I couldn’t watch this movie. I tried. Managed about an hour, but I quit after that. I just didn’t find it amusing at all. Worse jokes than Adam Sandler’s. Much worse. Also, the story line is just… bad. Like those Spanish soap operas or something. The acting is way over the top. No. I did not enjoy this.
I have to admit, when I started working on this project I didn’t think of all the consequences. I never imagined that I would review Indian movies. I also never imagined that I would enjoy some of them.
It wasn’t easy to watch the entire movie. But it was interesting. Although a satirical comedy, it can be perceived as a philosophical approach to religion in modern-day society. Also, another important aspect in the movie is discrimination. Just because a person belongs to a religion or to a nation, it doesn’t mean that he will behave like it. People should be judged by character, not by background.

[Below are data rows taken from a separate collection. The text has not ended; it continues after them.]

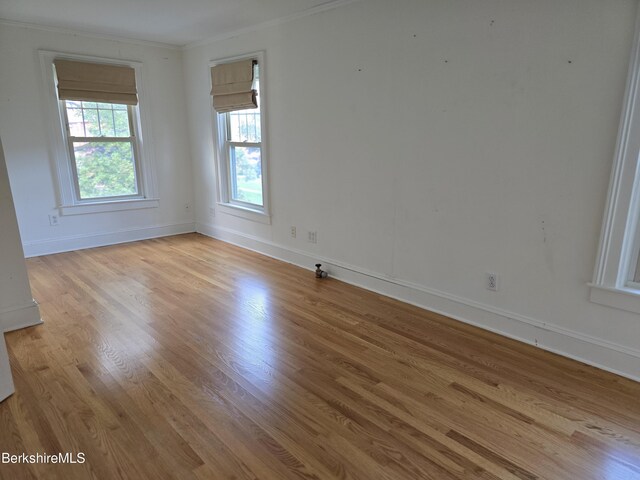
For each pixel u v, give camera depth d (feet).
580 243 7.52
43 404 6.67
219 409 6.57
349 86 10.87
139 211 16.94
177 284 12.05
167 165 17.33
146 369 7.68
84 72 14.46
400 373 7.56
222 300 10.90
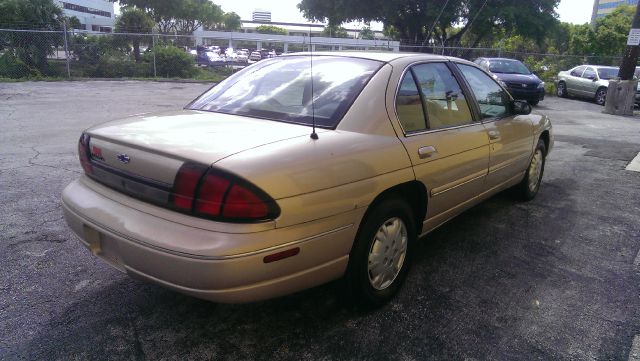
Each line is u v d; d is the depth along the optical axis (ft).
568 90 64.80
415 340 8.86
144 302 9.86
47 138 25.21
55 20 65.46
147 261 7.45
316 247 7.93
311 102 9.64
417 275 11.39
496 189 14.11
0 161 20.08
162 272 7.34
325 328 9.16
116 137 8.39
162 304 9.81
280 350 8.50
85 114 34.09
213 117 9.69
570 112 48.39
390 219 9.61
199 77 73.97
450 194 11.34
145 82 63.82
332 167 8.09
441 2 85.51
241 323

Returning to the story at hand, we have a peaceful alien who is robbed upon landing of his remote, something like the car keys to his space ship. Left alone, with no way of communicating with the people around him in the beginning, with no money, he must find a way to survive in this new world. After learning how to speak in the way of the people of Earth, he is told that only God can help him. He starts to learn and practice all the religions in the area but to no success. While “looking for God” he meets with a young journalist, who is facing her own demons after being separated from her fiancé because he was from a different religion.
And this is how this movie surprised me in the good way. Although it may look shallow it has a really deep message. Just because you were born in a religion, does it actually mean that you should believe in it? What if you were born a Christian, but you found more sense in Buddhism? You should be allowed to choose your religion, not be born into it.
Also, while I’m still at religion, there is another thing I want to add. There is a point where the alien is praying to all the gods at once, just wishing to go home. And this is something you see in any given day. Desperate people, turning to religion because it is the last place where they can go. Can you imagine being that desperate that the only option left for you is God?
The other thing that got to me about this movie is discrimination. How can you judge a person just because he was born in the wrong place in your point of view? Why should the son pay for the sins of the father?
Overall, if you can get past the typical clichés of Indian movies, especially the singing and dancing, it can actually be an enjoyable movie. It is not for everybody, but if you actually enjoy a good moral dilemma, then you should see the movie. If not, try something made in Hollywood.